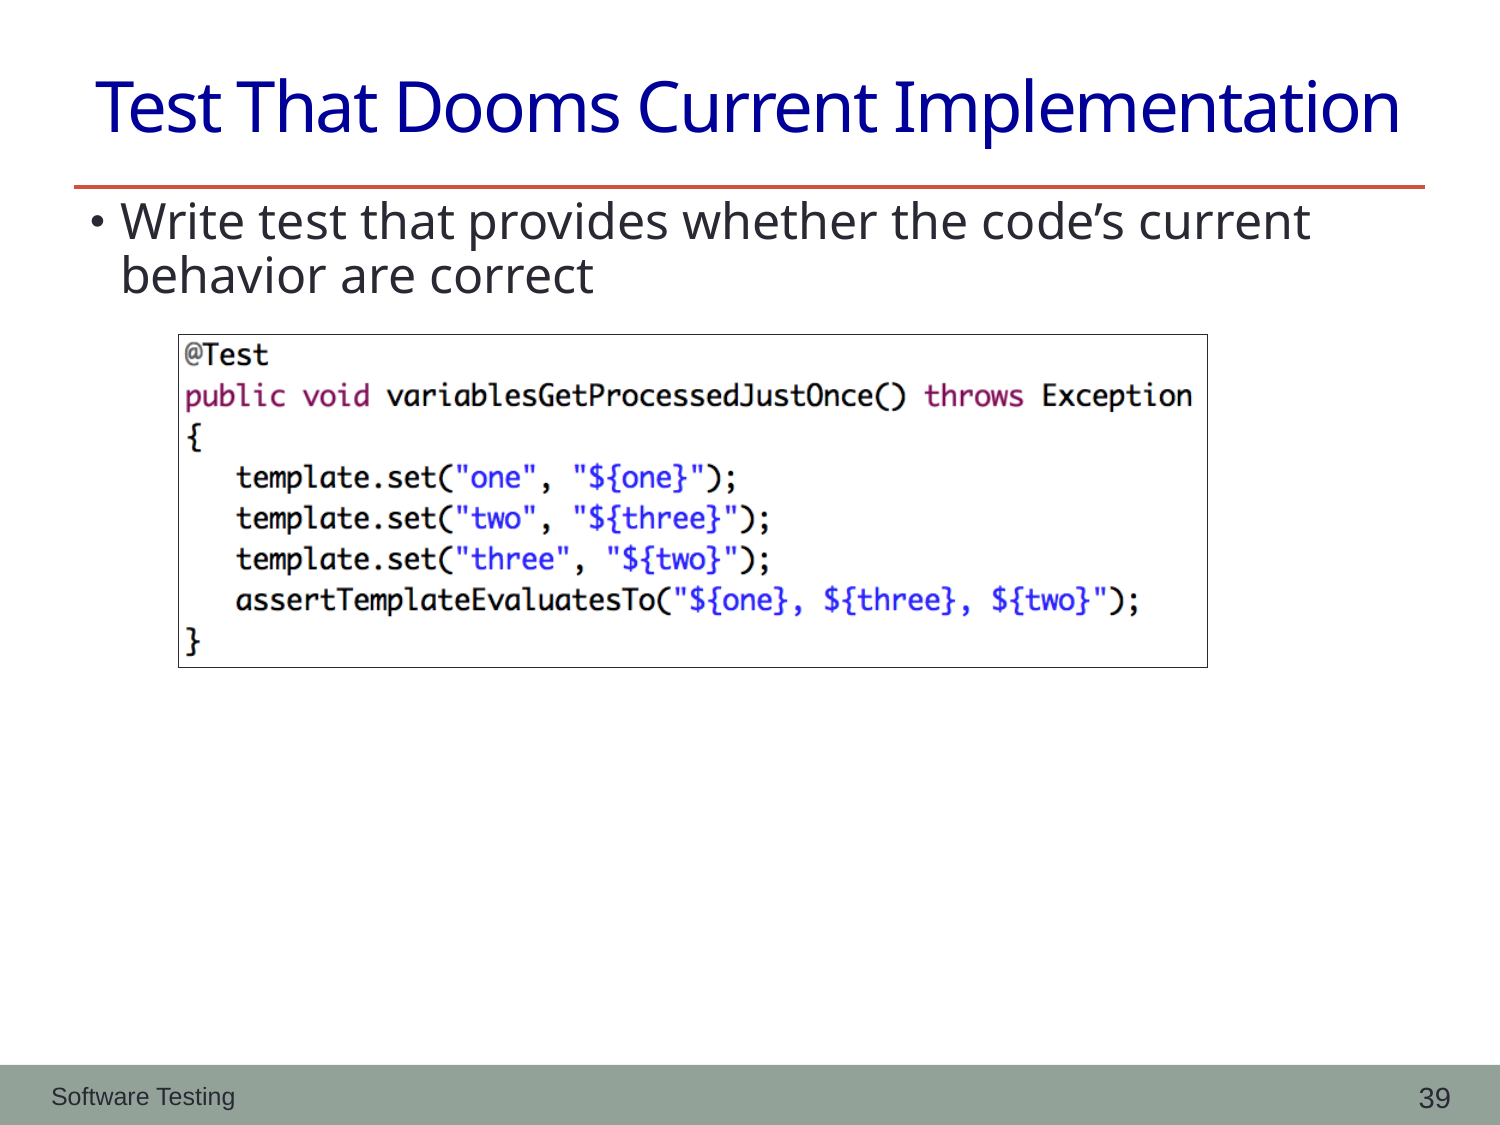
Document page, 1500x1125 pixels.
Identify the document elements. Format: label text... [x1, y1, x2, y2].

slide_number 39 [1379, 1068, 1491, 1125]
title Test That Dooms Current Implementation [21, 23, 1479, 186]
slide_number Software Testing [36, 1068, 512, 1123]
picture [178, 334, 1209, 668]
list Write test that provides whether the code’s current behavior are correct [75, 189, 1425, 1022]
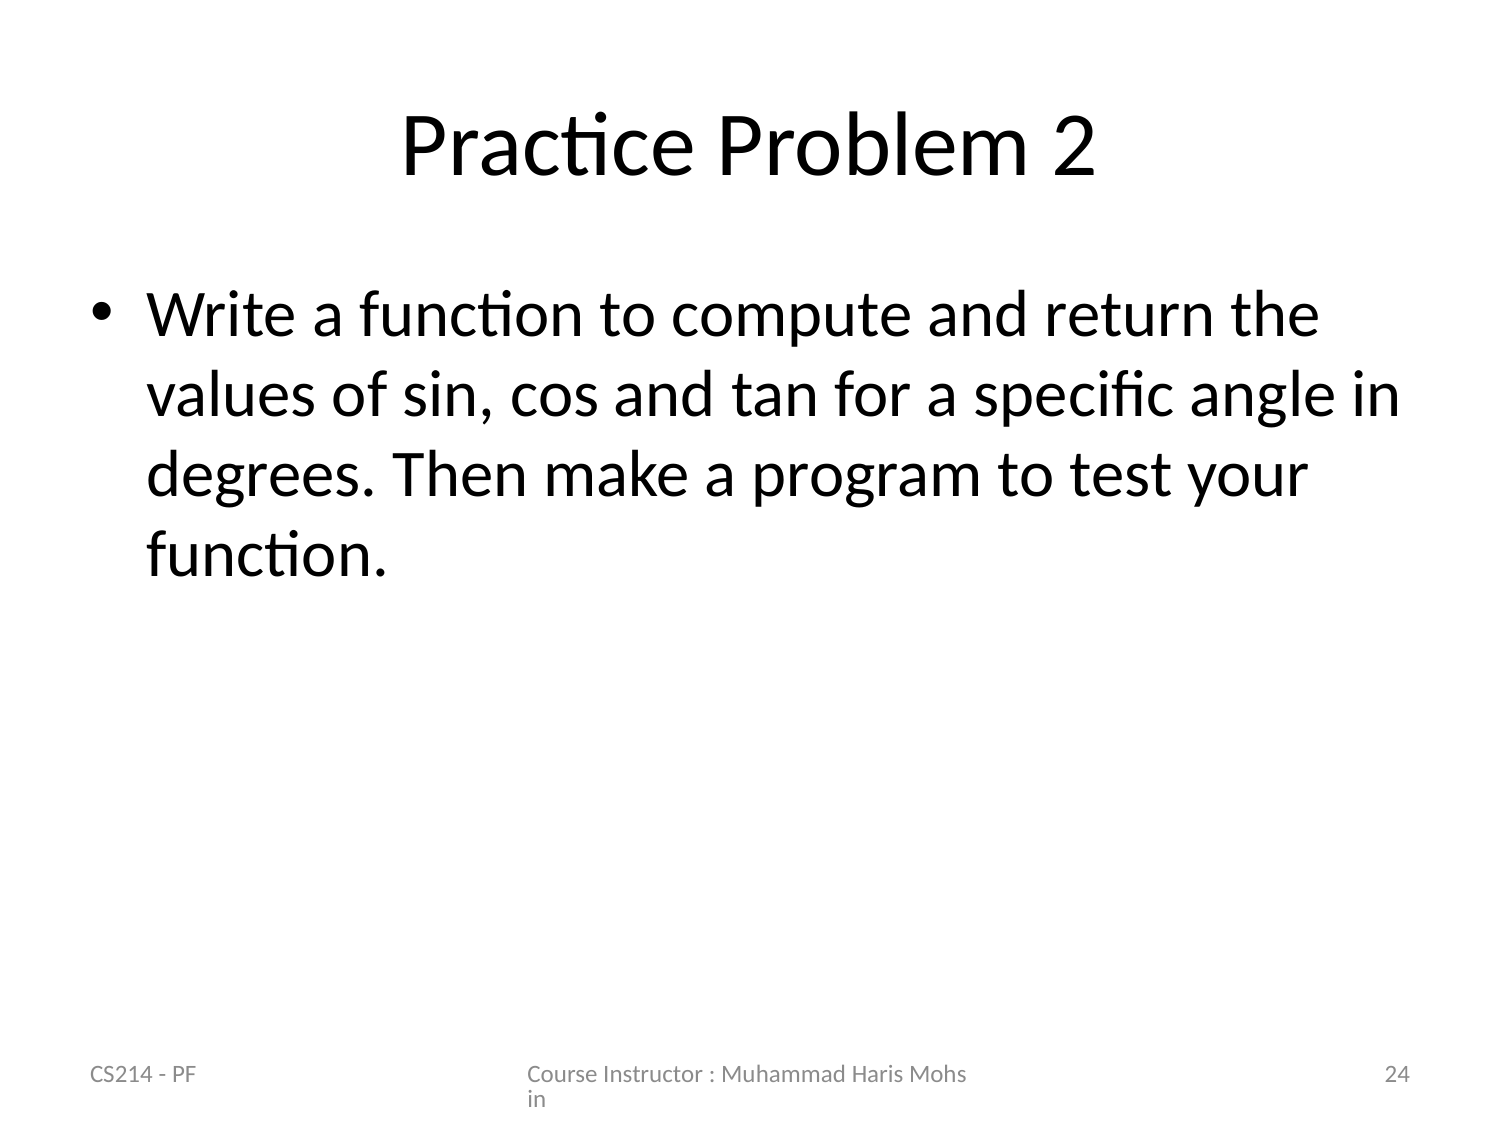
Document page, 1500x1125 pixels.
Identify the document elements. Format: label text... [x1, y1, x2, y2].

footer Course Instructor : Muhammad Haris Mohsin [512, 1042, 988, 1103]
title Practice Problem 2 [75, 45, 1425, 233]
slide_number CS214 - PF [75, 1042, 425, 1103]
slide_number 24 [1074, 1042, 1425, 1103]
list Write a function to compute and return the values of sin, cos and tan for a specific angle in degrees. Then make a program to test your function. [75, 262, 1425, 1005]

---+---

» Task
Every record, word for word, should be given back without its pictures.

» Expected output
Document page, 1500x1125 pixels.
Identify the document elements. Format: label text... [x1, y1, x2, y2].

slide_number 39 [1379, 1068, 1491, 1125]
title Test That Dooms Current Implementation [21, 23, 1479, 186]
slide_number Software Testing [36, 1068, 512, 1123]
picture [178, 334, 1209, 668]
list Write test that provides whether the code’s current behavior are correct [75, 189, 1425, 1022]
Document page, 1500x1125 pixels.
Identify the document elements. Format: label text... [x1, y1, x2, y2].

footer Course Instructor : Muhammad Haris Mohsin [512, 1042, 988, 1103]
title Practice Problem 2 [75, 45, 1425, 233]
slide_number CS214 - PF [75, 1042, 425, 1103]
slide_number 24 [1074, 1042, 1425, 1103]
list Write a function to compute and return the values of sin, cos and tan for a specific angle in degrees. Then make a program to test your function. [75, 262, 1425, 1005]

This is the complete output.